> **EXERCISE**
Every line in the data below that includes "двери" belongs in the answer, copied as it stands.

[Stored data]
▼
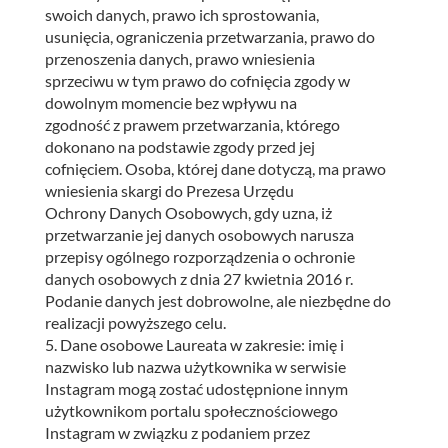
swoich danych, prawo ich sprostowania,
usunięcia, ograniczenia przetwarzania, prawo do
przenoszenia danych, prawo wniesienia
sprzeciwu w tym prawo do cofnięcia zgody w
dowolnym momencie bez wpływu na
zgodność z prawem przetwarzania, którego
dokonano na podstawie zgody przed jej
cofnięciem. Osoba, której dane dotyczą, ma prawo
wniesienia skargi do Prezesa Urzędu
Ochrony Danych Osobowych, gdy uzna, iż
przetwarzanie jej danych osobowych narusza
przepisy ogólnego rozporządzenia o ochronie
danych osobowych z dnia 27 kwietnia 2016 r.
Podanie danych jest dobrowolne, ale niezbędne do
realizacji powyższego celu.
5. Dane osobowe Laureata w zakresie: imię i
nazwisko lub nazwa użytkownika w serwisie
Instagram mogą zostać udostępnione innym
użytkownikom portalu społecznościowego
Instagram w związku z podaniem przez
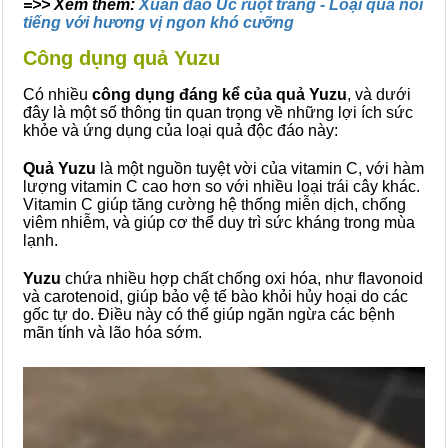
=>> Xem thêm:
Xuân đào Úc ruột trắng - Loại quả nổi
tiếng với hương vị ngon khó cưỡng
Công dụng quả Yuzu
Có nhiều
công dụng đáng kể của quả Yuzu
, và dưới
đây là một số thông tin quan trọng về những lợi ích sức
khỏe và ứng dụng của loại quả độc đáo này:
Quả Yuzu
là một nguồn tuyệt vời của vitamin C, với hàm
lượng vitamin C cao hơn so với nhiều loại trái cây khác.
Vitamin C giúp tăng cường hệ thống miễn dịch, chống
viêm nhiễm, và giúp cơ thể duy trì sức kháng trong mùa
lạnh.
Yuzu
chứa nhiều hợp chất chống oxi hóa, như flavonoid
và carotenoid, giúp bảo vệ tế bào khỏi hủy hoại do các
gốc tự do. Điều này có thể giúp ngăn ngừa các bệnh
mãn tính và lão hóa sớm.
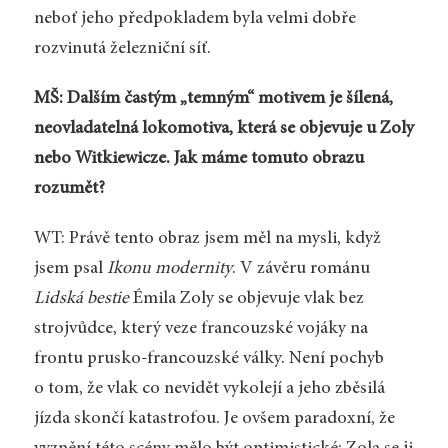
neboť jeho předpokladem byla velmi dobře
rozvinutá železniční síť.
MŠ: Dalším častým „temným“ motivem je šílená,
neovladatelná lokomotiva, která se objevuje u Zoly
nebo Witkiewicze. Jak máme tomuto obrazu
rozumět?
WT: Právě tento obraz jsem měl na mysli, když
jsem psal
Ikonu modernity
. V závěru románu
Lidská bestie
Émila Zoly se objevuje vlak bez
strojvůdce, který veze francouzské vojáky na
frontu prusko-francouzské války. Není pochyb
o tom, že vlak co nevidět vykolejí a jeho zběsilá
jízda skončí katastrofou. Je ovšem paradoxní, že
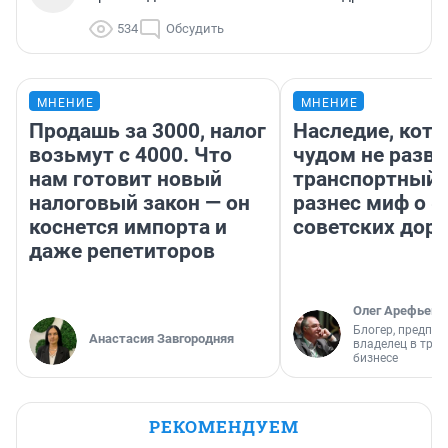
534
Обсудить
МНЕНИЕ
МНЕНИЕ
Продашь за 3000, налог
Наследие, кото
возьмут с 4000. Что
чудом не разва
нам готовит новый
транспортный 
налоговый закон — он
разнес миф о 
коснется импорта и
советских доро
даже репетиторов
Олег Арефьев
Блогер, предпри
Анастасия Завгородняя
владелец в тра
бизнесе
РЕКОМЕНДУЕМ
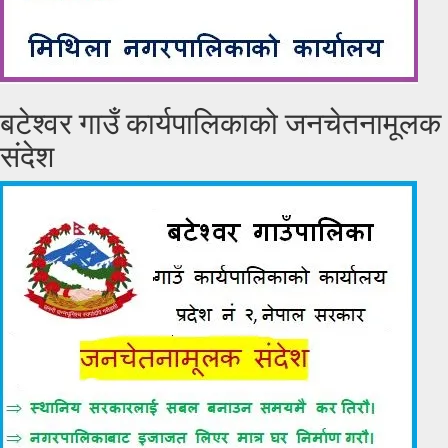
बटेश्वर गाउँ कार्यपालिकाको जनचेतनामूलक
संदेश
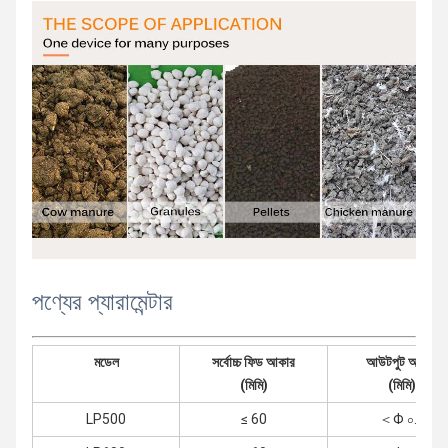
পণ্যের প্যারামেন্টার
মডেল
সর্বোচ্চ ফিড আকার
আউটপুট আকার
(মিমি)
(মিমি)
LP500
≤ 60
＜Φ ০.৭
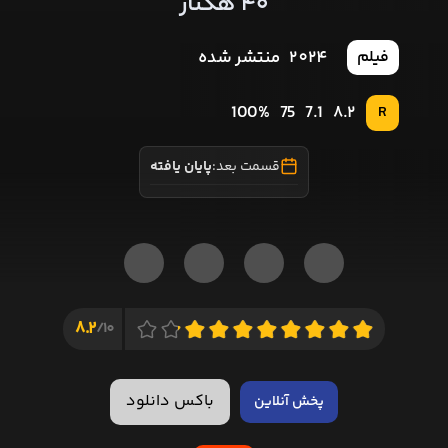
40 هکتار
2024
منتشر شده
فیلم
100%
75
7.1
8.2
R
قسمت بعد:
پایان یافته
8.2
10/
باکس دانلود
پخش آنلاین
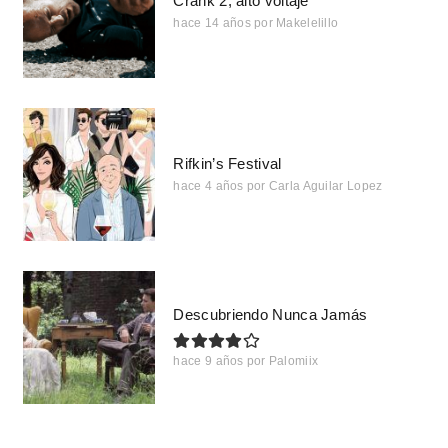
Crank 2, alto voltaje
hace 14 años
por
Makelelillo
Rifkin’s Festival
hace 4 años
por
Carla Aguilar Lopez
Descubriendo Nunca Jamás
hace 9 años
por
Palomiix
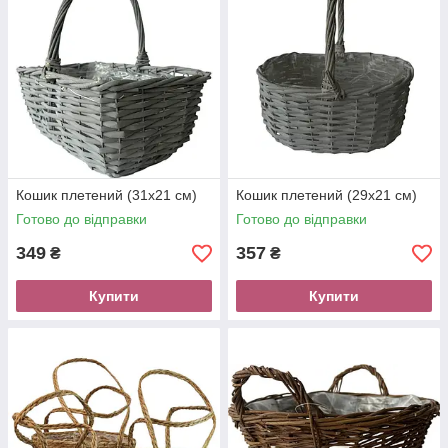
Кошик плетений (31х21 см)
Кошик плетений (29х21 см)
Готово до відправки
Готово до відправки
349
357
₴
₴
Купити
Купити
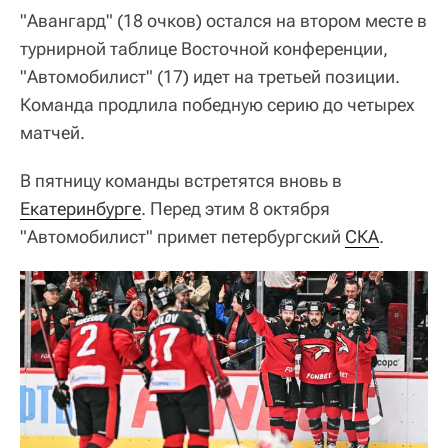
"Авангард" (18 очков) остался на втором месте в
турнирной таблице Восточной конференции,
"Автомобилист" (17) идет на третьей позиции.
Команда продлила победную серию до четырех
матчей.
В пятницу команды встретятся вновь в
Екатеринбурге
. Перед этим 8 октября
"Автомобилист" примет петербургский
СКА
.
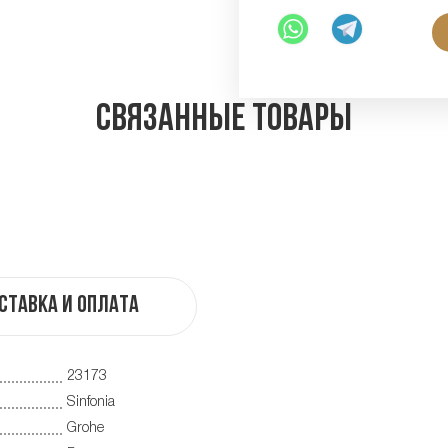
Связанные товары
ставка и оплата
23173
Sinfonia
Grohe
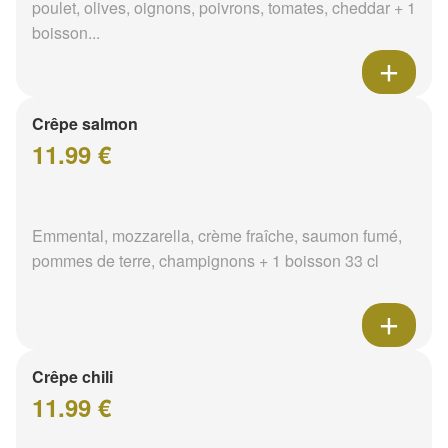
poulet, olives, oignons, poivrons, tomates, cheddar + 1
boisson...
Crêpe salmon
11.99 €
Emmental, mozzarella, crème fraîche, saumon fumé,
pommes de terre, champignons + 1 boisson 33 cl
Crêpe chili
11.99 €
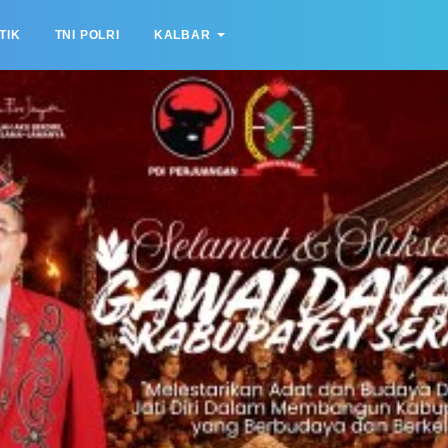
TIK
TNI POLRI
KALBAR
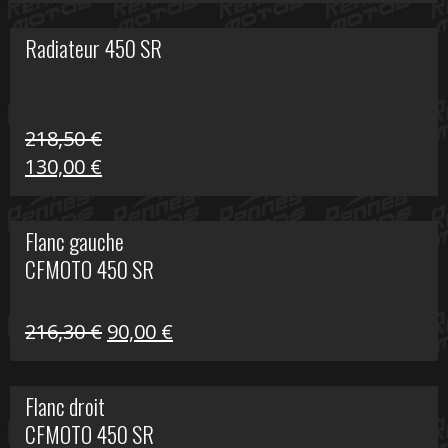
prix
prix
initial
actuel
Radiateur 450 SR
était :
est :
17,60 €.
10,00 €.
218,50
€
Le
Le
130,00
€
prix
prix
initial
actuel
Flanc gauche
était :
est :
CFMOTO 450 SR
218,50 €.
130,00 €.
Le
Le
216,30
€
90,00
€
prix
prix
initial
actuel
Flanc droit
était :
est :
CFMOTO 450 SR
216,30 €.
90,00 €.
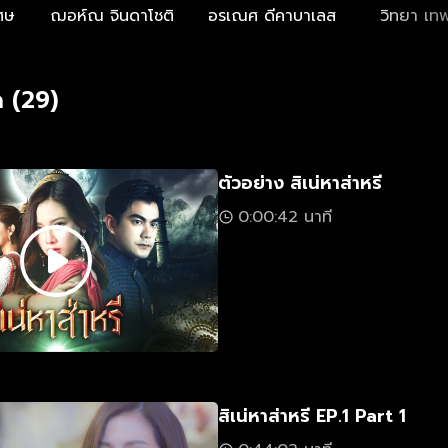
ศษ
ฌอห์ณ จินดาโชติ
อรเณศ ดีคาบาเลส
วิทยา เทพ
 (29)
ตัวอย่าง สิเน่หาส่าหรี
0:00:42 นาที
สิเน่หาส่าหรี EP.1 Part 1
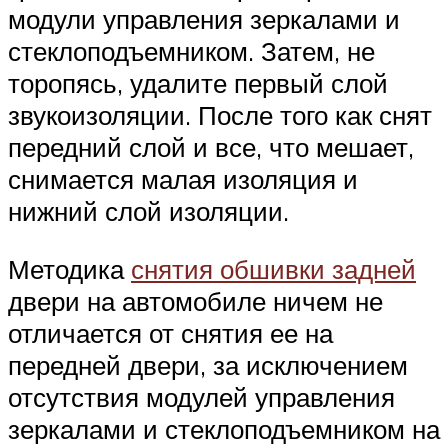
модули управления зеркалами и
стеклоподъемником. Затем, не
торопясь, удалите первый слой
звукоизоляции. После того как снят
передний слой и все, что мешает,
снимается малая изоляция и
нижний слой изоляции.
Методика
снятия обшивки задней
двери на автомобиле ничем не
отличается от снятия ее на
передней двери, за исключением
отсутствия модулей управления
зеркалами и стеклоподъемником на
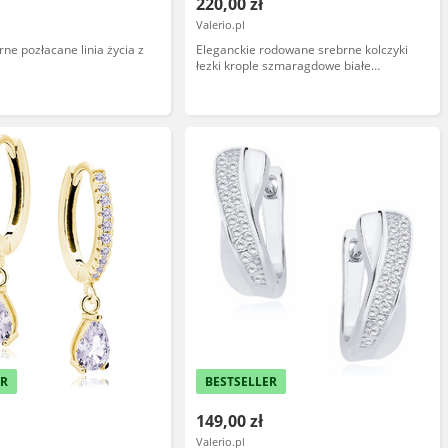
220,00 zł
Valerio.pl
rne pozłacane linia życia z
Eleganckie rodowane srebrne kolczyki
łezki krople szmaragdowe białe
cyrkonie srebro 925
ER
BESTSELLER
149,00 zł
Valerio.pl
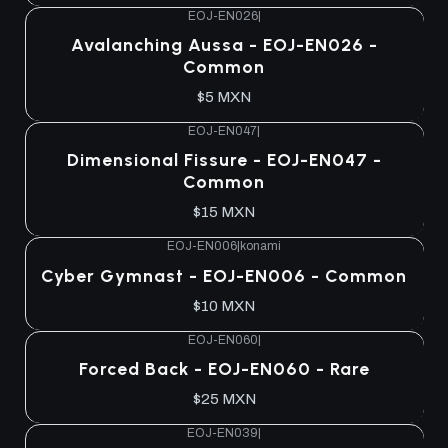
EOJ-EN026
|
Agotado
Avalanching Aussa - EOJ-EN026 -
Common
$5 MXN
EOJ-EN047
|
Agotado
Dimensional Fissure - EOJ-EN047 -
Common
$15 MXN
EOJ-EN006
|
konami
Agotado
Cyber Gymnast - EOJ-EN006 - Common
$10 MXN
EOJ-EN060
|
Agotado
Forced Back - EOJ-EN060 - Rare
$25 MXN
EOJ-EN039
|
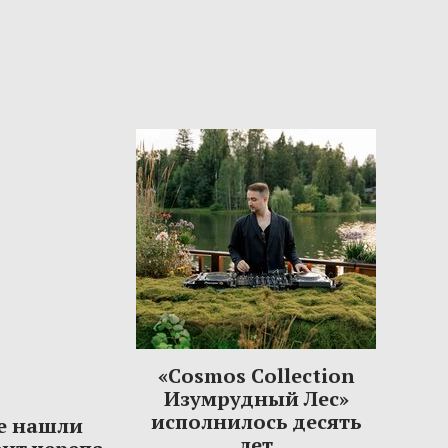
«Cosmos Collection
Изумрудный Лес»
исполнилось десять
е нашли
лет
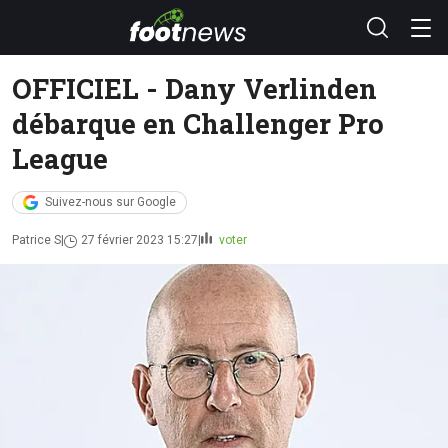
OFFICIEL - Dany Verlinden
débarque en Challenger Pro
League
Suivez-nous sur Google
Patrice S
27 février 2023 15:27
voter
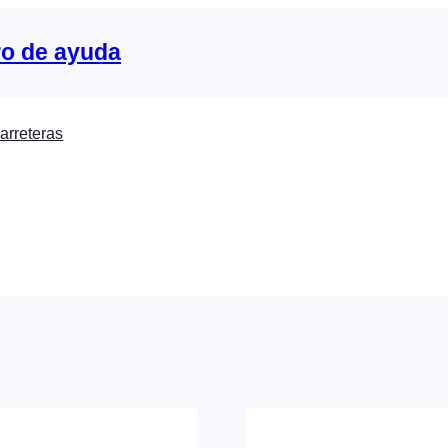
o de ayuda
arreteras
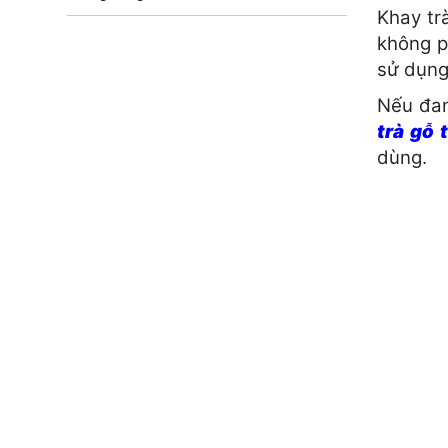
Khay tr
không p
sử dụng
Nếu đan
trà gỗ 
dùng.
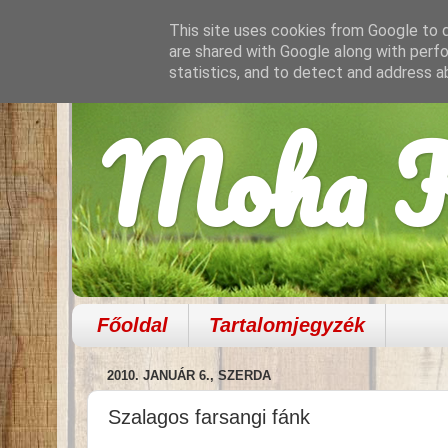
This site uses cookies from Google to de
are shared with Google along with perfo
statistics, and to detect and address a
Moha K
Főoldal
Tartalomjegyzék
2010. JANUÁR 6., SZERDA
Szalagos farsangi fánk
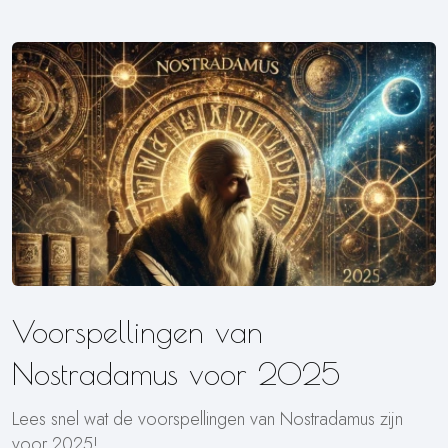
Voorspellingen van
Nostradamus voor 2025
Lees snel wat de voorspellingen van Nostradamus zijn
voor 2025!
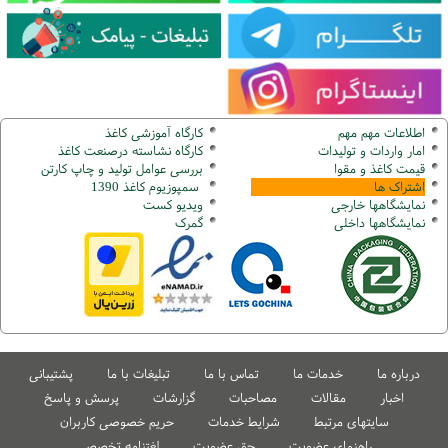
اطلاعات مهم مهم
کارگاه آموزشی کاغذ
امار واردات و تولیدات
کارگاه نشاسته درصنعت کاغذ
قیمت کاغذ و مقوا
بررسی عوامل تولید و چاپ کارتن
اشتراک ها
سمپوزیوم کاغذ 1390
نمایشگاهها
خارجی
ویدیو کست
نمایشگاهها
داخلی
گ
مرک
درباره ما
خدمات ما
تماس با ما
تبلیغات با ما
پشتیبانی
اخبار
مقالات
مصاحبات
گزارشات
پرسش و پاسخ
سایتهای مرتبط
شرایط خدمات
حریم خصوصی کاربران
راهنمای عضویت
حق عضویت
لغتنامه تخصصی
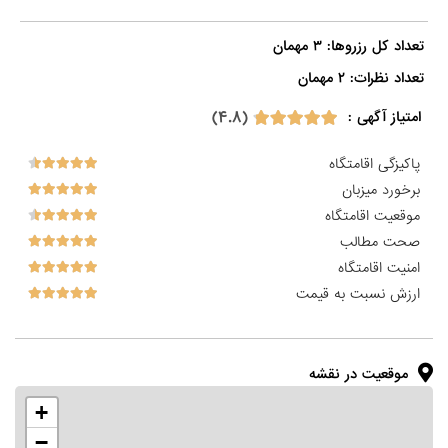
تعداد نظرات: ۲ مهمان

(۴.۸)
امتیاز آگهی :
پاکیزگی اقامتگاه
برخورد میزبان
موقعیت اقامتگاه
صحت مطالب
امنیت اقامتگاه
ارزش نسبت به قیمت
موقعیت در نقشه
+
−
▲
> **ANSWER BOX**
двери на автомобиле ничем не
передней двери, за исключением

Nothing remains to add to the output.